Would you transcribe the records word for word, please?

########################################

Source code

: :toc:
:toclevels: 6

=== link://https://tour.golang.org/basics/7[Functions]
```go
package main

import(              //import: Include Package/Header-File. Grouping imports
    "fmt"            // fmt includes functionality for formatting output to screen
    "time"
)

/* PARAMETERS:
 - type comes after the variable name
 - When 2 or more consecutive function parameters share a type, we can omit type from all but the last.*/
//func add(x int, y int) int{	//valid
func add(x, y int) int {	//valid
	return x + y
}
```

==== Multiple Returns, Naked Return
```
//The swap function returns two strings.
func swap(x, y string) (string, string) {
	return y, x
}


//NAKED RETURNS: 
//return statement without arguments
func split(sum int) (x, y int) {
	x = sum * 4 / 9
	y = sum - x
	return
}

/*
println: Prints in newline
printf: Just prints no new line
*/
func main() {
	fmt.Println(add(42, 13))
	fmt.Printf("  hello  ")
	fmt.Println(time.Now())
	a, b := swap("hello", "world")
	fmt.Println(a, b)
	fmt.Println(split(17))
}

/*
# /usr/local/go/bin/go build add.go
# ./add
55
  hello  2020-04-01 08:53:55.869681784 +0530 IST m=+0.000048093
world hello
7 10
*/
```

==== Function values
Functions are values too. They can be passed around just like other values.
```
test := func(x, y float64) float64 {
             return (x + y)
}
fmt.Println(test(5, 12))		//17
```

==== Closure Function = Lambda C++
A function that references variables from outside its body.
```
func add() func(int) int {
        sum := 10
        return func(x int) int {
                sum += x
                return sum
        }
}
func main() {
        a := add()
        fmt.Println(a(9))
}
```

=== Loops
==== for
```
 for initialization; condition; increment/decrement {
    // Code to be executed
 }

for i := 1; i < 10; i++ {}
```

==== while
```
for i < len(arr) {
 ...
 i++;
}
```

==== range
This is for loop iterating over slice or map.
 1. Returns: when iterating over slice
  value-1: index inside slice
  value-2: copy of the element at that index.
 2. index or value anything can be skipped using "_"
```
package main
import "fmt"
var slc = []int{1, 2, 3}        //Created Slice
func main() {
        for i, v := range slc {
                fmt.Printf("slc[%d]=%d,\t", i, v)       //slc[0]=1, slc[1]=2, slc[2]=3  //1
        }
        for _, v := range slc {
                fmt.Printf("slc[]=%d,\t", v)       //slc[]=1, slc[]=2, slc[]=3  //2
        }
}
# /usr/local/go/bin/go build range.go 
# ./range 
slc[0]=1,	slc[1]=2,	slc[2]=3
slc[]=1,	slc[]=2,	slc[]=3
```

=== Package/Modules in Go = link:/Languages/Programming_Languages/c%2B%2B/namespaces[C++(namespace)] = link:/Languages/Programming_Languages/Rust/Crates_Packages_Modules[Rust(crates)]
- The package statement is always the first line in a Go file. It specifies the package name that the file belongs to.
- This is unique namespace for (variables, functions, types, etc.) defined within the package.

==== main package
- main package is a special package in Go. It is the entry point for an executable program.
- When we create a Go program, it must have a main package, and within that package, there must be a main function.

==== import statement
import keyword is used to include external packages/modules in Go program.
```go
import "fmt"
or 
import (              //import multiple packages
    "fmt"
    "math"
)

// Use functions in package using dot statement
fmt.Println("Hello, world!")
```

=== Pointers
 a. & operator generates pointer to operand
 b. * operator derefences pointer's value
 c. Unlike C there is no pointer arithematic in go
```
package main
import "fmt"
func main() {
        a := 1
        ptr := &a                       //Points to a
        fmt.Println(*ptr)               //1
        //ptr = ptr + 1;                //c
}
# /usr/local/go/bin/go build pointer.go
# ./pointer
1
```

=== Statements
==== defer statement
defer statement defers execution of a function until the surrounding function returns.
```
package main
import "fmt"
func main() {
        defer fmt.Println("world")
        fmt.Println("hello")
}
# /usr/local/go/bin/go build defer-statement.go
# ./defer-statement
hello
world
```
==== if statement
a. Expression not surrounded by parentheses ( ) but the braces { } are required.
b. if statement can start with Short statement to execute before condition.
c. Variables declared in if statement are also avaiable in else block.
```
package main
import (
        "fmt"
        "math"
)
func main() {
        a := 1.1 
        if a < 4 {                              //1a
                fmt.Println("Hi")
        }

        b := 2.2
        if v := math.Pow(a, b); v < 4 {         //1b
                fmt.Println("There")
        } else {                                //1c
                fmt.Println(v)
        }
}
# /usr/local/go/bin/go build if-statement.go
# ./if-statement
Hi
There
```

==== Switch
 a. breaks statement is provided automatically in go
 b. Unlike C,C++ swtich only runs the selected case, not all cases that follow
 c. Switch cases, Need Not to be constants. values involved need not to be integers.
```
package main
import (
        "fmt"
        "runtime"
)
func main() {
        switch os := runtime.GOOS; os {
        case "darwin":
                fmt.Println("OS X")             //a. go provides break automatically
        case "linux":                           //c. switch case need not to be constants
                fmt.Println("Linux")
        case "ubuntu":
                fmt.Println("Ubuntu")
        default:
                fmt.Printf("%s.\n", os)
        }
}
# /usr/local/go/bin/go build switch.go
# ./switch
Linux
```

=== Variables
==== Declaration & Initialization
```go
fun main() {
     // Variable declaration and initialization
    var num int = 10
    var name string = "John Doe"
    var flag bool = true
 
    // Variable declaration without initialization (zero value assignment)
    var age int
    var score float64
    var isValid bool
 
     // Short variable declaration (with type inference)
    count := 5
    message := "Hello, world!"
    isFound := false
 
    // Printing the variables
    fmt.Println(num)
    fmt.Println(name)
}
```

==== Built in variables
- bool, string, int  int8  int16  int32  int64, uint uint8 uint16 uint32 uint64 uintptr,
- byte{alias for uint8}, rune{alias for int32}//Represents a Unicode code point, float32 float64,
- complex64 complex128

########################################

■ **Response area**
Source code

: :toc:
:toclevels: 6

=== link://https://tour.golang.org/basics/7[Functions]
```go
package main

import(              //import: Include Package/Header-File. Grouping imports
    "fmt"            // fmt includes functionality for formatting output to screen
    "time"
)

/* PARAMETERS:
 - type comes after the variable name
 - When 2 or more consecutive function parameters share a type, we can omit type from all but the last.*/
//func add(x int, y int) int{	//valid
func add(x, y int) int {	//valid
	return x + y
}
```

==== Multiple Returns, Naked Return
```
//The swap function returns two strings.
func swap(x, y string) (string, string) {
	return y, x
}


//NAKED RETURNS: 
//return statement without arguments
func split(sum int) (x, y int) {
	x = sum * 4 / 9
	y = sum - x
	return
}

/*
println: Prints in newline
printf: Just prints no new line
*/
func main() {
	fmt.Println(add(42, 13))
	fmt.Printf("  hello  ")
	fmt.Println(time.Now())
	a, b := swap("hello", "world")
	fmt.Println(a, b)
	fmt.Println(split(17))
}

/*
# /usr/local/go/bin/go build add.go
# ./add
55
  hello  2020-04-01 08:53:55.869681784 +0530 IST m=+0.000048093
world hello
7 10
*/
```

==== Function values
Functions are values too. They can be passed around just like other values.
```
test := func(x, y float64) float64 {
             return (x + y)
}
fmt.Println(test(5, 12))		//17
```

==== Closure Function = Lambda C++
A function that references variables from outside its body.
```
func add() func(int) int {
        sum := 10
        return func(x int) int {
                sum += x
                return sum
        }
}
func main() {
        a := add()
        fmt.Println(a(9))
}
```

=== Loops
==== for
```
 for initialization; condition; increment/decrement {
    // Code to be executed
 }

for i := 1; i < 10; i++ {}
```

==== while
```
for i < len(arr) {
 ...
 i++;
}
```

==== range
This is for loop iterating over slice or map.
 1. Returns: when iterating over slice
  value-1: index inside slice
  value-2: copy of the element at that index.
 2. index or value anything can be skipped using "_"
```
package main
import "fmt"
var slc = []int{1, 2, 3}        //Created Slice
func main() {
        for i, v := range slc {
                fmt.Printf("slc[%d]=%d,\t", i, v)       //slc[0]=1, slc[1]=2, slc[2]=3  //1
        }
        for _, v := range slc {
                fmt.Printf("slc[]=%d,\t", v)       //slc[]=1, slc[]=2, slc[]=3  //2
        }
}
# /usr/local/go/bin/go build range.go 
# ./range 
slc[0]=1,	slc[1]=2,	slc[2]=3
slc[]=1,	slc[]=2,	slc[]=3
```

=== Package/Modules in Go = link:/Languages/Programming_Languages/c%2B%2B/namespaces[C++(namespace)] = link:/Languages/Programming_Languages/Rust/Crates_Packages_Modules[Rust(crates)]
- The package statement is always the first line in a Go file. It specifies the package name that the file belongs to.
- This is unique namespace for (variables, functions, types, etc.) defined within the package.

==== main package
- main package is a special package in Go. It is the entry point for an executable program.
- When we create a Go program, it must have a main package, and within that package, there must be a main function.

==== import statement
import keyword is used to include external packages/modules in Go program.
```go
import "fmt"
or 
import (              //import multiple packages
    "fmt"
    "math"
)

// Use functions in package using dot statement
fmt.Println("Hello, world!")
```

=== Pointers
 a. & operator generates pointer to operand
 b. * operator derefences pointer's value
 c. Unlike C there is no pointer arithematic in go
```
package main
import "fmt"
func main() {
        a := 1
        ptr := &a                       //Points to a
        fmt.Println(*ptr)               //1
        //ptr = ptr + 1;                //c
}
# /usr/local/go/bin/go build pointer.go
# ./pointer
1
```

=== Statements
==== defer statement
defer statement defers execution of a function until the surrounding function returns.
```
package main
import "fmt"
func main() {
        defer fmt.Println("world")
        fmt.Println("hello")
}
# /usr/local/go/bin/go build defer-statement.go
# ./defer-statement
hello
world
```
==== if statement
a. Expression not surrounded by parentheses ( ) but the braces { } are required.
b. if statement can start with Short statement to execute before condition.
c. Variables declared in if statement are also avaiable in else block.
```
package main
import (
        "fmt"
        "math"
)
func main() {
        a := 1.1 
        if a < 4 {                              //1a
                fmt.Println("Hi")
        }

        b := 2.2
        if v := math.Pow(a, b); v < 4 {         //1b
                fmt.Println("There")
        } else {                                //1c
                fmt.Println(v)
        }
}
# /usr/local/go/bin/go build if-statement.go
# ./if-statement
Hi
There
```

==== Switch
 a. breaks statement is provided automatically in go
 b. Unlike C,C++ swtich only runs the selected case, not all cases that follow
 c. Switch cases, Need Not to be constants. values involved need not to be integers.
```
package main
import (
        "fmt"
        "runtime"
)
func main() {
        switch os := runtime.GOOS; os {
        case "darwin":
                fmt.Println("OS X")             //a. go provides break automatically
        case "linux":                           //c. switch case need not to be constants
                fmt.Println("Linux")
        case "ubuntu":
                fmt.Println("Ubuntu")
        default:
                fmt.Printf("%s.\n", os)
        }
}
# /usr/local/go/bin/go build switch.go
# ./switch
Linux
```

=== Variables
==== Declaration & Initialization
```go
fun main() {
     // Variable declaration and initialization
    var num int = 10
    var name string = "John Doe"
    var flag bool = true
 
    // Variable declaration without initialization (zero value assignment)
    var age int
    var score float64
    var isValid bool
 
     // Short variable declaration (with type inference)
    count := 5
    message := "Hello, world!"
    isFound := false
 
    // Printing the variables
    fmt.Println(num)
    fmt.Println(name)
}
```

==== Built in variables
- bool, string, int  int8  int16  int32  int64, uint uint8 uint16 uint32 uint64 uintptr,
- byte{alias for uint8}, rune{alias for int32}//Represents a Unicode code point, float32 float64,
- complex64 complex128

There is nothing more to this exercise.